Example 62 includes the subject matter of any of Examples 53-61, and wherein the means for selecting the virtual object comprises means for selecting a player character as a function of the assigned depth plane.

Example 63 includes the subject matter of any of Examples 53-62, and further including means for configuring, on the computing device, prior to recognizing the input gesture, the user interface command to be executed based on the input gesture and the assigned depth plan.

Example 64 includes the subject matter of any of Examples 53-63, and wherein the means for executing the user interface command comprises means for determining whether the assigned depth plane comprises a secondary virtual touch plane of the computing device; and means for executing a secondary user interface command in response to determining the assigned depth plane comprises the secondary virtual touch plane.

Example 65 includes the subject matter of any of Examples 53-64, and further including means for allowing access to the secondary user interface command only through the secondary virtual touch plane.

Example 66 includes the subject matter of any of Examples 53-65, and wherein the means for executing the secondary user interface command comprises means for magnifying a user interface element displayed on the display of the computing device.

Example 67 includes the subject matter of any of Examples 53-66, and wherein the means for executing the secondary user interface command comprises means for selecting a user interface element displayed on the display of the computing device.

Example 68 includes the subject matter of any of Examples 53-67, and wherein the means for executing the secondary user interface command comprises means for activating a secondary interaction mode for the user interface element, wherein a primary interaction mode for the user interface element is accessible via a touch screen of the display.

Example 69 includes the subject matter of any of Examples 53-68, and wherein the means for executing the secondary user interface command comprises means for displaying a contextual command menu.

Example 70 includes the subject matter of any of Examples 53-69, and wherein the means for executing the secondary user interface command comprises means for assigning a value to the secondary user interface command as a function of the depth of the input gesture.

Example 71 includes the subject matter of any of Examples 53-70, and wherein the means for executing the secondary user interface command comprises means for assigning a three-dimensional position and velocity to the secondary user interface command as a function of the input gesture.

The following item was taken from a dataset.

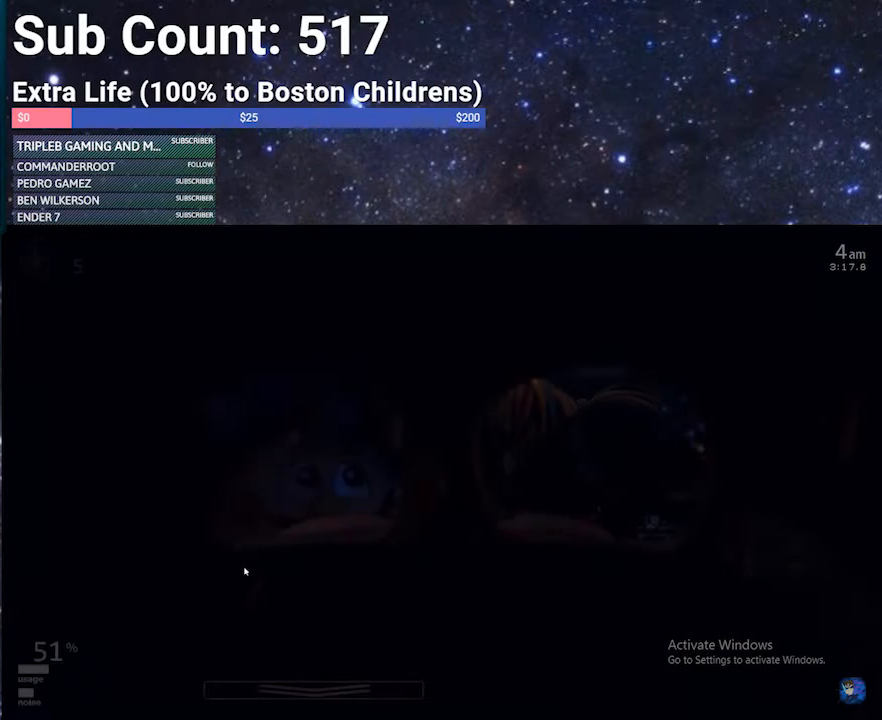
{"keys": [], "events": []}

Example 72 includes the subject matter of any of Examples 53-71, and further including means for identifying, on the computing device, the user of the computing device; and means for assigning, on the computing device, the input gesture to the identified user; wherein the means for executing the user interface command further comprises means for executing the user interface command as a function of the user assigned to the input gesture.

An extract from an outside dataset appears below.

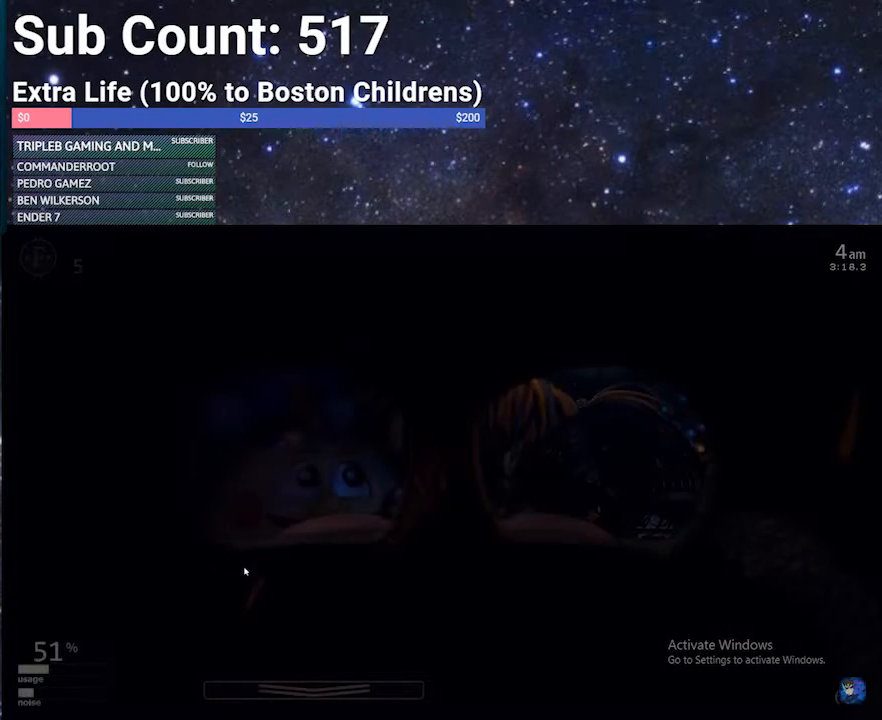
{"keys": [], "events": []}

Example 73 includes the subject matter of any of Examples 53-72, and wherein the means for identifying the user comprises means for identifying the user by facial recognition.

Example 74 includes the subject matter of any of Examples 53-73, and wherein the means for assigning the input gesture to the identified user comprises means for tracking a skeletal model of the identified user, the skeletal model having a limb; and the means for assigning the input gesture to the identified user comprises means for assigning the gesture to the limb of the skeletal model of the identified user.

Example 75 includes the subject matter of any of Examples 53-74, and wherein the means for identifying the user comprises means for identifying the user by eye tracking.

Example 76 includes the subject matter of any of Examples 53-75, and wherein the means for identifying the user comprises means for identifying the user by voice recognition.

Example 77 includes the subject matter of any of Examples 53-76, and further including means for configuring, on the computing device, the depth plane to be assigned to the input gesture assigned to the user.